Type 2 diabetics need to exercise and eat a balanced diet. They may also have to take medication to regulate their blood sugar levels.
Signs of women having diabetes
Diabetes is a chronic disease that affects all races and ethnicities and ages as well as genders. However women are at higher risk than males.
Women with diabetes have a higher chance of developing complications compared to men, including heart disease (the most commonly reported diabetes complication) and loss of vision.
One of the early signs of women suffering from diabetes is a rise in thirst and the frequency of urination, which is known as polydipsia.
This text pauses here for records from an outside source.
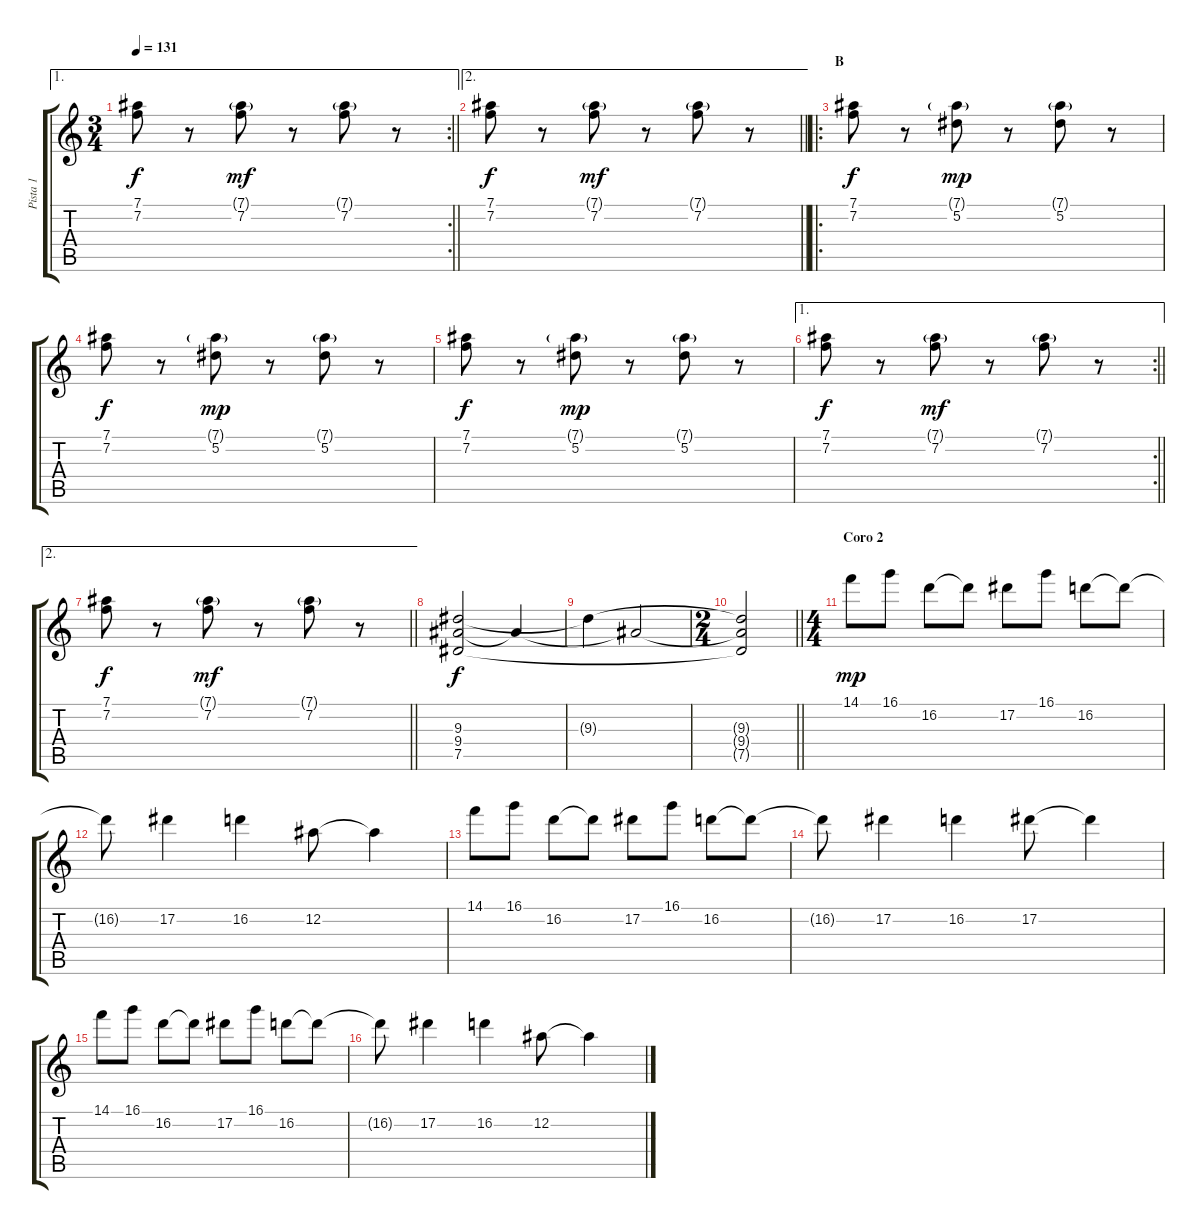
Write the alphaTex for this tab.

\track ("Pista 1" "Pista 1") {instrument distortionguitar}
\staff {score tabs}
\tuning (Eb4 Bb3 Gb3 Db3 Ab2 Eb2) {hide}
\ae 1
\rc 2
\ts (3 4)
\tempo 131
\clef g2
\barLineRight lightlight
\ks c
(7.1 7.2).8{dy f balance 1} r.8 (7.1{g} 7.2).8{dy mf balance 15} r.8 (7.1{g} 7.2).8 r.8 |
\ae 2
\barLineRight lightlight
(7.1 7.2).8{dy f balance 1} r.8 (7.1{g} 7.2).8{dy mf balance 15} r.8 (7.1{g} 7.2).8 r.8 |
\ro
\section ("" "B")
(7.1 7.2).8{dy f balance 1 instrument electricguitarclean} r.8 (7.1{g} 5.2).8{dy mp balance 15} r.8 (7.1{g} 5.2).8 r.8 |
(7.1 7.2).8{dy f balance 1 instrument electricguitarclean} r.8 (7.1{g} 5.2).8{dy mp balance 15} r.8 (7.1{g} 5.2).8 r.8 |
(7.1 7.2).8{dy f balance 1 instrument electricguitarclean} r.8 (7.1{g} 5.2).8{dy mp balance 15} r.8 (7.1{g} 5.2).8 r.8 |
\ae 1
\rc 2
\barLineRight lightlight
(7.1 7.2).8{dy f balance 1} r.8 (7.1{g} 7.2).8{dy mf balance 15} r.8 (7.1{g} 7.2).8 r.8 |
\ae 2
\barLineRight lightlight
(7.1 7.2).8{dy f balance 1} r.8 (7.1{g} 7.2).8{dy mf balance 15} r.8 (7.1{g} 7.2).8 r.8 |
\section ("" "")
(9.3 9.4 7.5).2{dy f instrument distortionguitar} 9.4{t}.4 |
9.3{t}.4 9.4{t}.2 |
\ts (2 4)
\barLineRight lightlight
(9.3{t} 9.4{t} 7.5{t}).2 |
\ts (4 4)
\section ("" "Coro 2")
14.1.8{dy mp} 16.1.8 16.2.8 16.2{t}.8 17.2.8 16.1.8 16.2.8 16.2{t}.8 |
16.2{t}.8 17.2.4 16.2.4 12.2.8 12.2{t}.4 |
14.1.8 16.1.8 16.2.8 16.2{t}.8 17.2.8 16.1.8 16.2.8 16.2{t}.8 |
16.2{t}.8 17.2.4 16.2.4 17.2.8 17.2{t}.4 |
14.1.8 16.1.8 16.2.8 16.2{t}.8 17.2.8 16.1.8 16.2.8 16.2{t}.8 |
16.2{t}.8 17.2.4 16.2.4 12.2.8 12.2{t}.4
This is because diabetes can cause excess sugar to build up in your blood, and your kidneys cannot eliminate it.
Men with symptoms of diabetes
Diabetes is a condition that occurs when cells are unable to utilize glucose (blood sugar) as energy source. This is usually because the pancreas produces insufficient insulin.
This can result in high blood glucose levels. Your body then tries to lower these levels by flushing the excess glucose out of your bloodstream via urine.
Diabetes patients are frequently thirsty, and they need to drink a lot of fluids.
Men may be able to experience weight loss too as their bodies break down muscle to make energy instead of fat. This is due to the fact that their blood sugar levels stay high for extended periods.
A healthy diet for diabetes is a key element in managing your diabetes. It can help regulate blood sugar levels and weight, as well as reduce the risk factors that can lead to heart disease.
You should include whole food items in your diet, including fruits, vegetables and whole grains. Also, low-fat dairy products, beans, and legumes are a good choice. It should be free of saturated (unhealthy) fat and added sugars.
You may also be able to reduce the amount of sugar-sweetened beverages you consume. These drinks often have high levels of sugar that can cause elevated blood sugar levels.
Your doctor might prescribe diabetes medications to keep your blood sugar (glucose) levels within a normal range. These medications are typically used with lifestyle changes, such as exercise and diet to manage your diabetes.
If your blood sugar is not well controlled with one medicine, you may require a second medication. Your doctor can help you pick the best medication for your preferences and needs.
Newer medications, like sodium-glucose cotransporter-2 inhibitors and glucagon-like antagonists of the peptide-1 receptor, reduce blood sugar levels and provide benefits for the kidneys and cardiovascular system, as well as decreasing the risk of complications. They’re also helpful for weight loss and are available in injectable and tablet forms.